This paper investigates whether multilingual LLMs (mLLMs) possess culturally diverse reasoning abilities, using proverbs and sayings as a proxy for cultural common ground (Liu et al., 2023 ). The authors argue that since language and culture are intertwined, mLLMs serving diverse communities should be able to reason and communicate in culturally relevant ways. They pose three main research questions: (1) Do mLLMs embed knowledge of cultural common ground, and does it affect reasoning? (2) Can mLLMs reason in contexts requiring understanding cultural common ground? (3) Can mLLMs reason cross-culturally (using translations), and are there "culture gaps"?
To address these questions, the researchers created the MAPS (Multicultural Proverbs and Sayings) dataset. This dataset covers six languages (English, German, Russian, Bengali, Mandarin Chinese, Indonesian) and includes:
- A collection of proverbs and sayings for each language.
- Short conversational contexts where each proverb is used naturally.
- A binary-choice inference task for each proverb-context pair, asking "What does the person mean by {proverb}?", with one correct and one incorrect interpretation provided.
- Labels indicating whether the proverb's usage in the context is figurative or literal.
The dataset was created using a model-in-the-loop approach (GPT-3.5) to generate initial conversational contexts, which were then heavily revised or rewritten by native speakers to ensure naturalness and correct proverb usage. The final MAPS dataset contains 2313 instances.
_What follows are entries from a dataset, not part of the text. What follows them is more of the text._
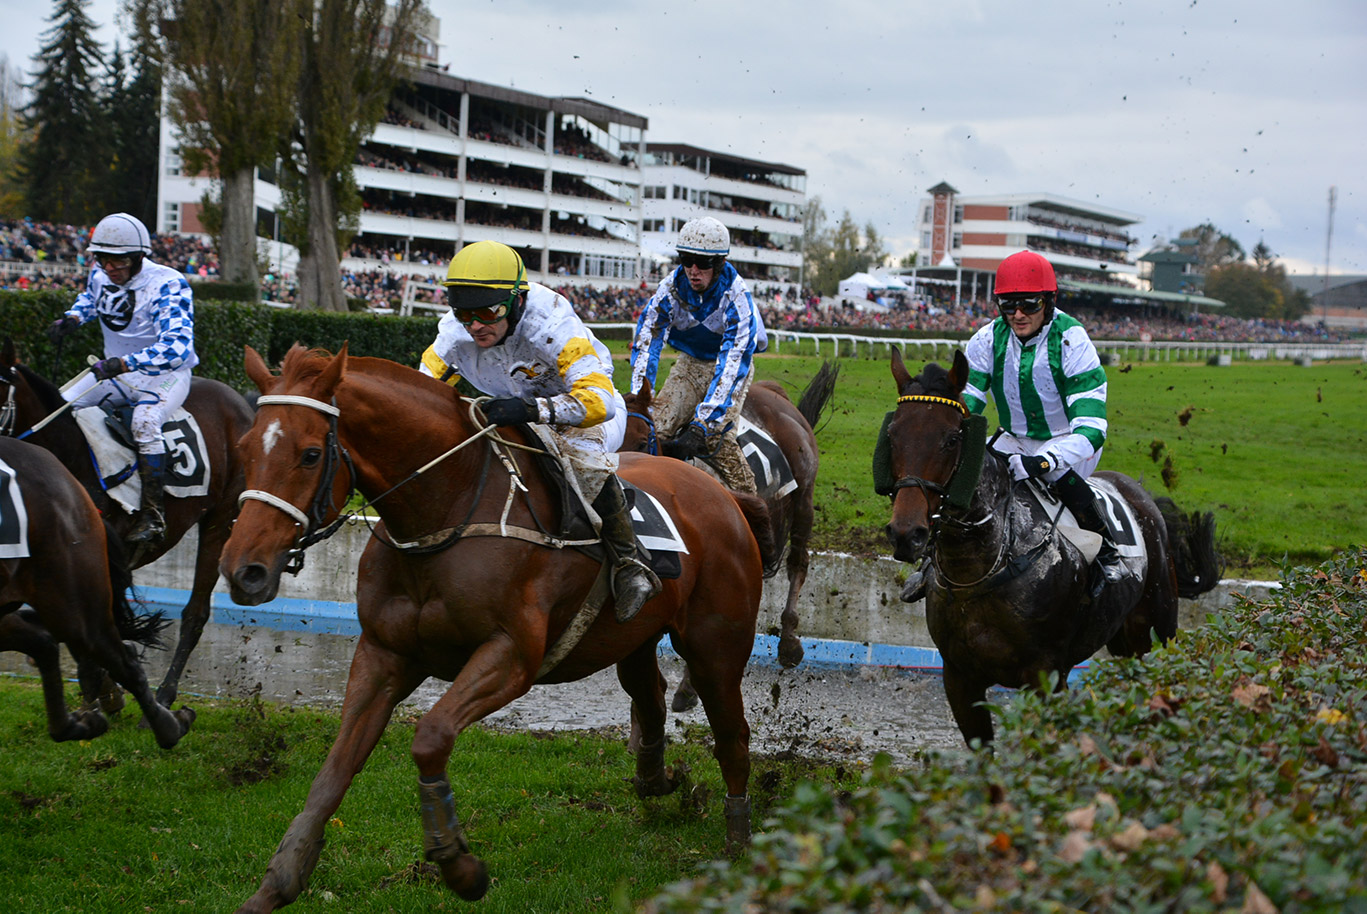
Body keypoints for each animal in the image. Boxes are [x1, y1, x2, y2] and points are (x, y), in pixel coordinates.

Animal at [0, 338, 256, 710]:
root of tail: (242, 404)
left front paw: (102, 692)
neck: (70, 456)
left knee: (195, 613)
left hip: (219, 522)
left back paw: (164, 694)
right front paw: (106, 689)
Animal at [213, 344, 770, 912]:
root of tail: (722, 495)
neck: (449, 511)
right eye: (245, 447)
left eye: (308, 454)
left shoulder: (511, 657)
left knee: (732, 736)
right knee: (650, 696)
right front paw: (279, 880)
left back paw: (738, 841)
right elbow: (336, 767)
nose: (243, 569)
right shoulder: (382, 654)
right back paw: (658, 779)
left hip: (715, 645)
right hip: (631, 636)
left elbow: (430, 737)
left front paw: (459, 867)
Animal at [620, 360, 831, 710]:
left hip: (804, 498)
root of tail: (775, 394)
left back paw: (789, 643)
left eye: (639, 443)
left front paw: (688, 687)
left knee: (798, 563)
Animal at [880, 345, 1224, 743]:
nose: (907, 533)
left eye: (952, 439)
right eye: (892, 434)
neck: (986, 565)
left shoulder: (1046, 676)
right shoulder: (959, 677)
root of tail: (1142, 495)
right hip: (1124, 639)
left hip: (1158, 632)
Analysis using multilingual sentence embeddings (LaBSE) showed that proverbs cluster distinctly by language/culture, highlighting their cultural diversity.
A suite of experiments was conducted on various open-source mLLMs (XLM-R, mT0, BLOOMZ, XGLM) and LLaMA-2 models of different sizes using zero-shot prompting with English templates. The experiments focused on:
- Memorization: Assessing if models could complete a proverb when the last word was masked or removed. This was used as an indicator of whether the model had likely seen the proverb during pretraining.
- Reasoning: Evaluating performance on the MAPS inference task (selecting the correct interpretation A or B based on context) by comparing output logits for 'A' and 'B'.
- Figurative vs. Literal Reasoning: Comparing reasoning performance on proverbs labeled as figurative versus literal.
- Negative Question Reasoning: Testing robustness by changing the prompt question to "What does the person not mean by the proverb?", requiring the model to select the incorrect interpretation.
- Cross-Cultural Gap: Evaluating performance on Chinese proverbs translated into English (both machine translation (MT) and human-adapted translation (HT)) to isolate language gaps from cultural understanding gaps.
Key findings include:
- Memorization Varies: mLLMs memorize proverbs to different extents, scaling with model size but showing significant bias towards English and Chinese, with lower performance on Indonesian, Bengali, and Russian.
- Memorization ≠ Reasoning: Higher memorization rates did not consistently correlate with better performance on the contextual reasoning task. Model architecture had less impact than scale.
- Figurative Proverbs are Harder: Models generally struggled more with figurative proverbs compared to literal ones across most languages, although the opposite was observed for Chinese.
- Negative Questions Cause Failure: Performance drastically dropped across almost all models when asked to identify the incorrect meaning. Larger models often performed worse on this task than smaller ones (inverse scaling), and performance gaps between languages widened. This suggests a strong bias towards selecting the "correct" or expected answer, potentially due to training data patterns.
- Culture Gaps Exist: When testing on translated Chinese proverbs (Zh -> En), even the best models (mT0-XXL, LLaMA-2 13B) showed a performance drop compared to their performance on original English data. Human-adapted translations (HT) improved over machine translations (MT), indicating a language gap. However, a gap remained between HT performance and the model's performance on the original target language (English), defined as the "culture gap", suggesting difficulties in reasoning about cultural concepts even when language barriers are reduced.
The paper concludes that while mLLMs show some ability to recognize proverbs, their capacity for culturally nuanced reasoning in context is limited. Memorization doesn't guarantee understanding, figurative language is challenging, handling negation/negative questions is poor, and significant culture gaps persist even with translation. The work highlights the need for improving the cultural diversity and robustness of mLLMs. The MAPS dataset is released to facilitate further research.